Tackling climate change has to be multi-generational

Photo: Johannes Plenio/Unsplash

Photo: Johannes Plenio/Unsplash

Already we’ve seen instances of inter-generational clashes over climate change. British Prime Minister, Theresa May, saying children would be better off in school learning their lessons rather than marching in the streets as part of the Climate Strike movement. Then there was the exchange that went viral between US Senator, Dianne Feinstein, and a group from the youth-led, The Sunrise Movement, who are shown yearning for action while she explains why matters are best left in her hands. And that’s not to mention the “dressing down” of world leaders on bearing responsibility for climate change in the first place and not doing nearly enough to address it, by the Swedish teen and founder of Climate Strike, Greta Thunberg, at this year’s World Economic Forum meeting in Davos, Switzerland.

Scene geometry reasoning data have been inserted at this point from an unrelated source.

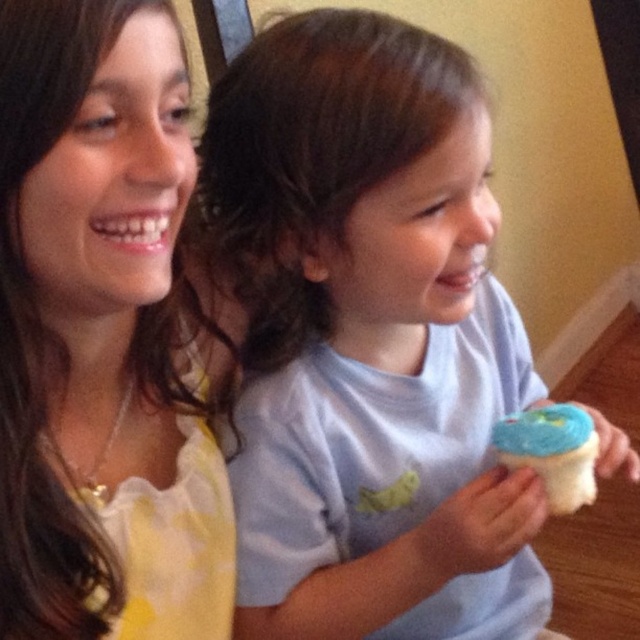
You are taking a photo of the scene and want to ensure the point at coordinates point (355,28) is in focus. Given that your camera has a depth of field that can sharply focus objects within 20 inches from the camera, will the point be in focus?

The point (355,28) is 21.87 inches from the camera, which is beyond the 20 inches depth of field range. Therefore, the point will not be in focus.

You are a photographer trying to capture the perfect shot of the white matte cupcake at center. The cupcake is located at point (369, 339). If you move your camera 0.1 units to the right along the x axis, will you still be able to see the white matte cupcake at center in your frame?

Moving 0.1 units to the right along the x axis from point (369, 339) would place the camera at 0.630, 0.577. Since the white matte cupcake at center is located precisely at the original point, moving the camera to the right would shift the frame away from the cupcake, making it no longer visible in the center. Therefore, the cupcake would not be visible in the frame anymore.

You are a photographer trying to capture a closeup of the white matte cupcake at center and the matte yellow shirt at upper left. Which object should you focus on first to ensure it appears sharp in the photo?

The white matte cupcake at center is closer to the viewer than the matte yellow shirt at upper left, so you should focus on the white matte cupcake at center first to ensure it appears sharp.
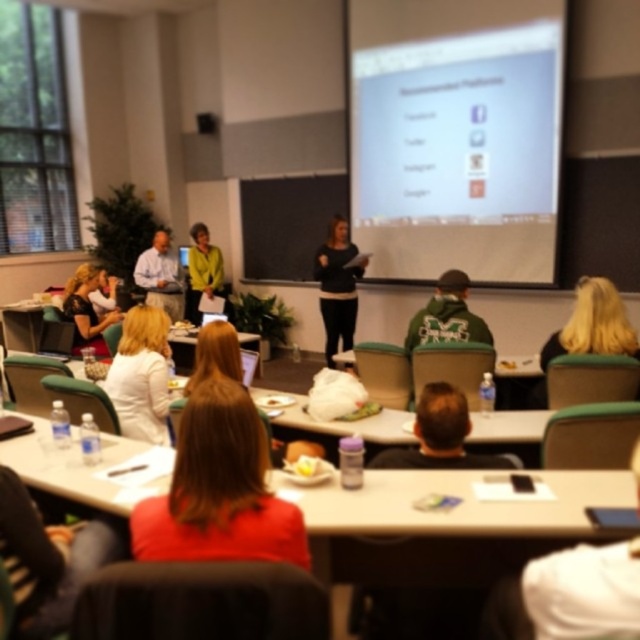
Who is positioned more to the left, white fabric shirt at lower right or white fabric shirt at center?

Positioned to the left is white fabric shirt at center.

Measure the distance between point (x=561, y=620) and camera.

Point (x=561, y=620) and camera are 4.25 feet apart.

What do you see at coordinates (584, 592) in the screenshot?
I see `white fabric shirt at lower right` at bounding box center [584, 592].

Locate an element on the screen. The image size is (640, 640). white fabric shirt at lower right is located at coordinates (584, 592).

Who is more distant from viewer, (433,381) or (406,346)?

Point (406,346)

Which is in front, point (394, 458) or point (433, 301)?

Point (394, 458) is in front.

In order to click on brown hair at center in this screenshot , I will do tap(440, 436).

Which is above, brown hair at center or light blue shirt at center?

light blue shirt at center

Can you confirm if brown hair at center is smaller than light blue shirt at center?

Yes, brown hair at center is smaller than light blue shirt at center.

Between point (464, 397) and point (145, 272), which one is positioned behind?

Point (145, 272)

At what (x,y) coordinates should I click in order to perform the action: click on brown hair at center. Please return your answer as a coordinate pair (x, y). The image size is (640, 640). Looking at the image, I should click on (440, 436).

This polarization of opinions is inevitable given the different perspectives, and it is fueled by the belief that the stakes couldn’t be higher. Yet action needs to be shared. By virtue of having lived on the planet longer, older generations bear responsibility — not only for its current state — but also for fixing it because they hold the levers of power. The fact that the burden of the effects of climate change will fall disproportionately on younger generations when they have contributed to it the least means they are angry, they have more at stake and they have found their voice in fighting for their future. The reality is we need both the urgency felt by younger generations and the ability to wield the levers of change currently resting in the hands of older generations. And even they, in most cases, are seriously hampered — if not imprisoned — by financial, economic and political systems such that it will take a profound upheaval to mobilize for action on a scale and with a sense of urgency never before seen in human history.

Scientists tell us we have 11 years to make the changes necessary to limit global warming to 1.5 degrees Celsius to avoid catastrophic impacts from climate change. This encompasses the lifespan of the vast majority of the current human population not just the younger generations. We ALL need to get on with it — together. A good place to start would be to stop talking past one another.